Yep, Sunday? The old day of rest. The day when you would get up, go to Mass, have breakfast together and then go to your grandparents’ house and hang out with your mom, dad, sisters, brothers, grandparents, aunts, uncles and cousins.


This is where children learn how to be adults, by interacting with the older members of their family — not from their friends and unlikely from coaches who are OK with games on Sunday night.
Although most CYO coaches likely agree with me, I think they just passively go along with it because that’s just the way it is.

This needs to change. I don’t necessarily think all sports need to end on Sunday, but I find it absurd that CYO needs to schedule games on Sunday. This past weekend, my children had three games during the week including a game on both Saturday and Sunday. I have six children, but the two we are talking about in this scenario are 11 and 13.

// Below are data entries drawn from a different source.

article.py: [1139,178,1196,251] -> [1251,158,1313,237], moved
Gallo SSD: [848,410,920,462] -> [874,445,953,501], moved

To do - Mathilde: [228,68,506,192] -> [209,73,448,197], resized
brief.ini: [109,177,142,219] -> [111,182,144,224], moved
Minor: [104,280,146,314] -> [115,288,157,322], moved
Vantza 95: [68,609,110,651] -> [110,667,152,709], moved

There is no reason why these kids need to play all those games. One or two games a week plus practice is enough for CYO. This is not the major league. They are just kids who want to get out, get some exercise, play with their friends and have fun.

My kids have always had a great time playing CYO sports. I just feel that they would still have a great time without games on Sunday and then have time to have a great time with their family. That’s what it’s about.

When the glory days of sports have faded, you realize it was about having fun, learning how to be a good sport, a good teammate, being inspiring to others, being inspired yourself, picking up your friends (and at times your foes), getting along with each other, competition, listening to your coach and working well as a team.

All of these things are valuable life lessons. Sports should complement your life, not consume your life and the life of your family.

I’m not advocating for the abolition of sports, just CYO on Sunday. One less game a week equals more time for family. There is a reason the Lord rested on the seventh day. It’s important. Let’s work together to make family first.

Thomas Newman is a member of Our Lady of Good Counsel Parish, Southampton.


Editor’s note: According to the policy of the Archdiocese of Philadelphia, CYO games and practices are not to be scheduled until after 1 p.m. on Sundays, which underscores Catholic values especially participation in the Sunday Mass. If an exception to the policy is made due to an emergency, teams are required to attend Mass together to strengthen their bond and call to mind that they are representing the CYO as Catholic athletes.